PEP 263 comments

Fri Mar 1 02:34:26 EST 2002

"Jason Orendorff" <jason at jorendorff.com> writes:

> > Java does accept iso-latin-1 files as input. In fact on my machine (Mac
> > OSX) it doesn't even accept utf-8 files with the utf-8 signature. And
> > strings containing utf-8 are interpreted as just 8-bit characters, meaning
> > every byte is a character.
> 
> Oh!  Yes, it works this way on Windows, too.  javac assumes source
> files are latin-1, and System.out.println() encodes output in latin-1.

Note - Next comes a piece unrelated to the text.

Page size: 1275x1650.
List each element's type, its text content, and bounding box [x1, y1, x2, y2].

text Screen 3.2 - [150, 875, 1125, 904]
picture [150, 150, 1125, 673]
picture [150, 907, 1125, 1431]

That is not completely true. javac has the -encoding command line
which allows you to specify the source encoding; this defaults to the
platform default encoding (which probably was latin-1
resp. windows-1252 on your systems).

> I'm referring to this paragraph in Martin's original post:
> 
>   The only problem with this approach is that encodings where " or '
>   could be the second byte of a multi-byte character cannot be
>   supported as a source encoding. Python supports no such encoding
>   in the standard library at the moment, anyway, so this should not
>   be a problem.
> 
> \x22 is a double-quote mark.  Martin is a little off on the last
> bit, though; UTF-16 can produce \x22 bytes.

Right. Source encodings (atleast under the initial implementation)
need to be an ASCII superset (in the sense that source code that uses
only ASCII characters is ASCII-encoded); I see no way to allow UTF-16
as a source encoding.

Regards,
Martin